To those who are comfortable in this life, however, it seems Jesus is condemning them outright: “Woe to you!” That is, until we reach the single, simple word on which this whole passage hinges: “but” – thank heavens for that, I am sure a few of us are thinking… BUT! Those who are comfortable now, who are rich, respectable and popular, are thrown a lifeline by our Lord of all life and love for he recognises that being rich is not itself a crime. Friends, it is what you do with your wealth and power that really matters, not how much of it you have. Jesus makes clear “to you that listen” – which is to all of us today, we need to order our priorities according to those of his Kingdom. We must prioritise love, blessing, giving and forgiving, the very virtues by which we hope to be treated. And we need look no further than the Saints to find examples of such virtuous and Godly living, those willing to sacrifice of the little they have in order that others may be raised up in faith.
Likewise, the kingdom Jesus promises speaks of the same values: God loves us, blesses us, forgives us and even gives, in Jesus, the ultimate gift – dying for us to rescue us from our sin. Rich or poor, we cannot earn our place in the Kingdom of Heaven financially. No pot of gold on earth can buy our place in heaven. We need to live by the values of God’s Kingdom as taught by Jesus, recognising that we are called to be saints today – and be joyful about it! That requires wisdom.

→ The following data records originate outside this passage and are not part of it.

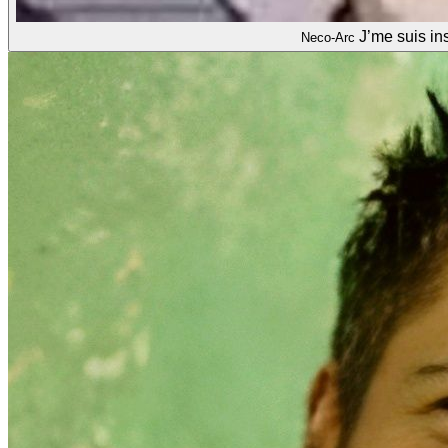
J’me suis in
Neco-Arc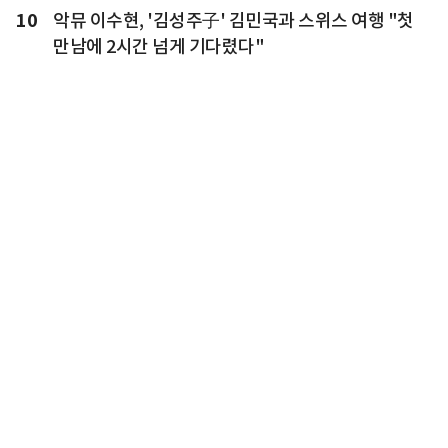
10
악뮤 이수현, '김성주子' 김민국과 스위스 여행 "첫
만남에 2시간 넘게 기다렸다"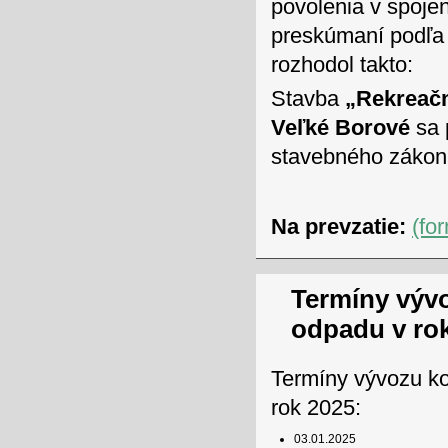
povolenia v spoj
preskúmaní podľa 
rozhodol takto:
Stavba
„Rekreačn
Veľké Borové
sa 
stavebného zákon
Na prevzatie:
(fo
Termíny výv
odpadu v ro
Termíny vývozu k
rok 2025:
03.01.2025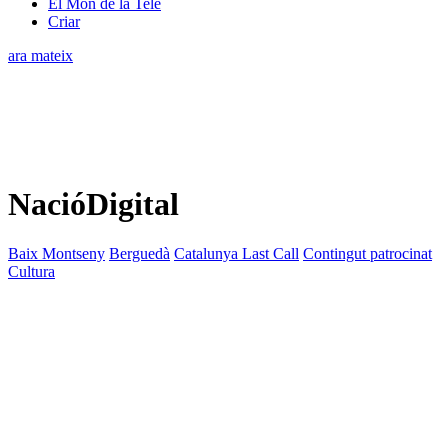
El Món de la Tele
Criar
ara mateix
NacióDigital
Baix Montseny
Berguedà
Catalunya Last Call
Contingut patrocinat
Cultura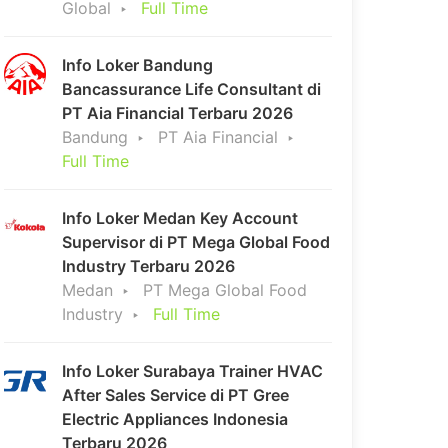
Global
Full Time
Info Loker Bandung
Bancassurance Life Consultant di
PT Aia Financial Terbaru 2026
Bandung
PT Aia Financial
Full Time
Info Loker Medan Key Account
Supervisor di PT Mega Global Food
Industry Terbaru 2026
Medan
PT Mega Global Food
Industry
Full Time
Info Loker Surabaya Trainer HVAC
After Sales Service di PT Gree
Electric Appliances Indonesia
Terbaru 2026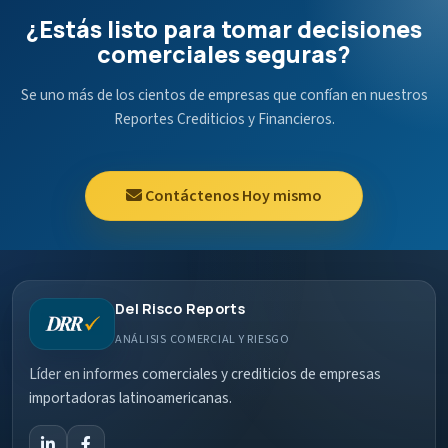
¿Estás listo para tomar decisiones
comerciales seguras?
Se uno más de los cientos de empresas que confían en nuestros
Reportes Crediticios y Financieros.
Contáctenos Hoy mismo
Del Risco Reports
ANÁLISIS COMERCIAL Y RIESGO
Líder en informes comerciales y crediticios de empresas
importadoras latinoamericanas.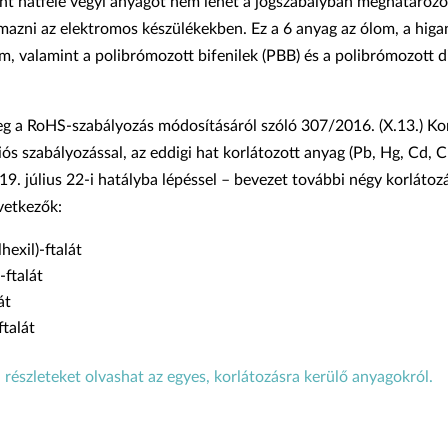
int hatféle vegyi anyagot nem lehet a jogszabályban meghatározo
azni az elektromos készülékekben. Ez a 6 anyag az ólom, a higa
m, valamint a polibrómozott bifenilek (PBB) és a polibrómozott d
g a RoHS-szabályozás módosításáról szóló 307/2016. (X.13.) Kor
s szabályozással, az eddigi hat korlátozott anyag (Pb, Hg, Cd, Cr
9. július 22-i hatályba lépéssel – bevezet további négy korlátozá
vetkezők:
hexil)-ftalát
-ftalát
át
ftalát
 részleteket olvashat az egyes, korlátozásra kerülő anyagokról.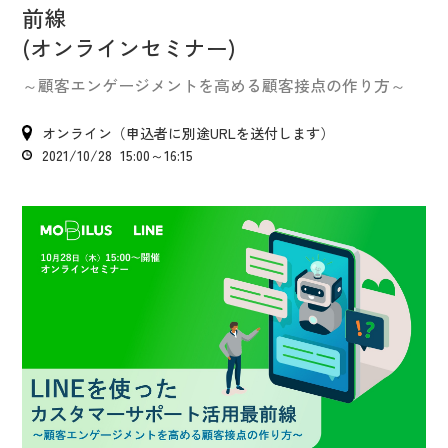
IR情報
前線
CX向上情報サイト
(オンラインセミナー)
～顧客エンゲージメントを高める顧客接点の作り方～
オンライン（申込者に別途URLを送付します）
2021/10/28 15:00～16:15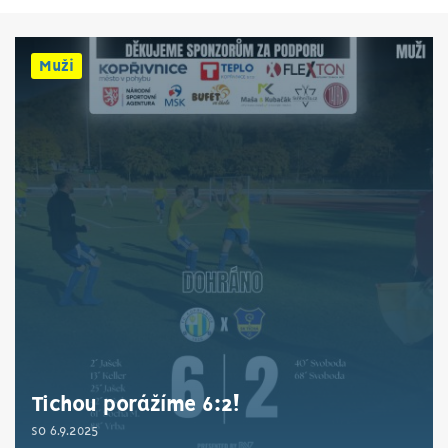
Muži
Tichou porážíme 6:2!
so 6.9.2025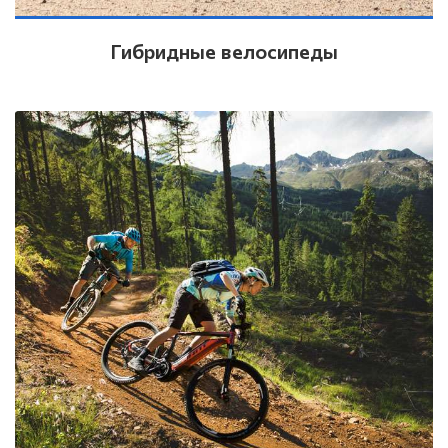
Гибридные велосипеды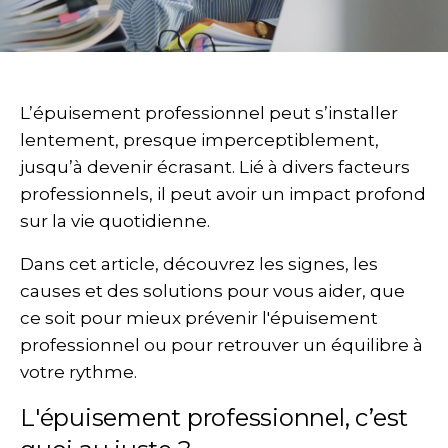
L’épuisement professionnel peut s’installer
lentement, presque imperceptiblement,
jusqu’à devenir écrasant. Lié à divers facteurs
professionnels, il peut avoir un impact profond
sur la vie quotidienne.
Dans cet article, découvrez les signes, les
causes et des solutions pour vous aider, que
ce soit pour mieux prévenir l'épuisement
professionnel ou pour retrouver un équilibre à
votre rythme.
L'épuisement professionnel, c’est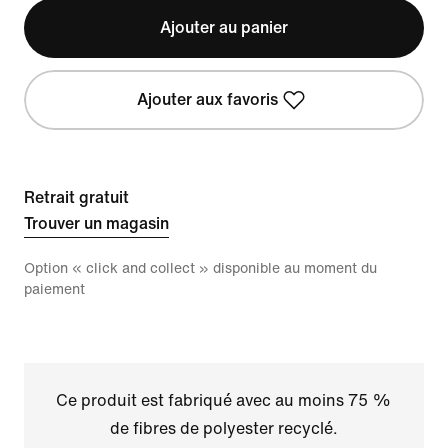
Ajouter au panier
Ajouter aux favoris
Retrait gratuit
Trouver un magasin
Option « click and collect » disponible au moment du
paiement
Ce produit est fabriqué avec au moins 75 %
de fibres de polyester recyclé.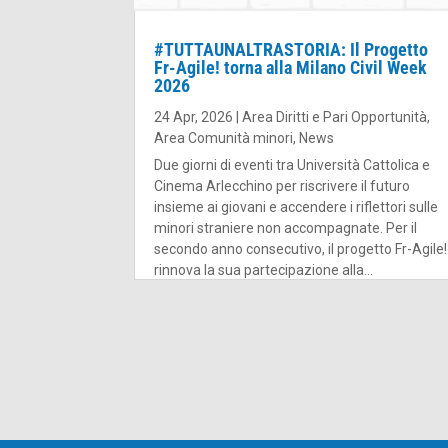
#TUTTAUNALTRASTORIA: Il Progetto
Fr-Agile! torna alla Milano Civil Week
2026
24 Apr, 2026
|
Area Diritti e Pari Opportunità
,
Area Comunità minori
,
News
Due giorni di eventi tra Università Cattolica e
Cinema Arlecchino per riscrivere il futuro
insieme ai giovani e accendere i riflettori sulle
minori straniere non accompagnate. Per il
secondo anno consecutivo, il progetto Fr-Agile!
rinnova la sua partecipazione alla...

Today we celebrate not only those saints with churches dedicated to them or a special day of their own in the church calendar. We also remember all those who have followed the teaching of Jesus, walking a life close to God. Just as all the early Christians were addressed as “saints” in Paul’s letters, we are all called to be saints today, to walk close to the Lord and remain faithful in prayer while having a sense of humour. We know we’re not perfect; we know we get things wrong. Just like St Francis, we can be fools, yet we also know that our baptism has cleansed us and Jesus our Lord has saved us, and we now continue his ministry here on earth – living his kingdom values out daily.
In today’s world, people still toil in dreadful conditions, people still hunger, people are still excluded, reviled, even persecuted – like many of the saints. In a world where refugee children are washed up dead on holiday beaches, and children just 70 miles away have no bed to sleep on in a Calais camp, there is work for all the saints. That means us, all of us – we are the saints today. There is work for all Christians to do, strong in the knowledge that the hardest work of all has already been done for us, on the cross by Jesus our Lord.
Jesus urges us to do to others as we would have them do to us – loving and forgiving. We need to have a good sense of humour like the saints and recognise our own failings first.
Those who are poor know their need of God’s help, while those who are comfortable may need a helping hand, offered by the teaching and example of Jesus.
As followers of Jesus, as his “saints”, all of us are called to apply his teaching to the world we live in. We are called to walk a path of faith close to the Lord.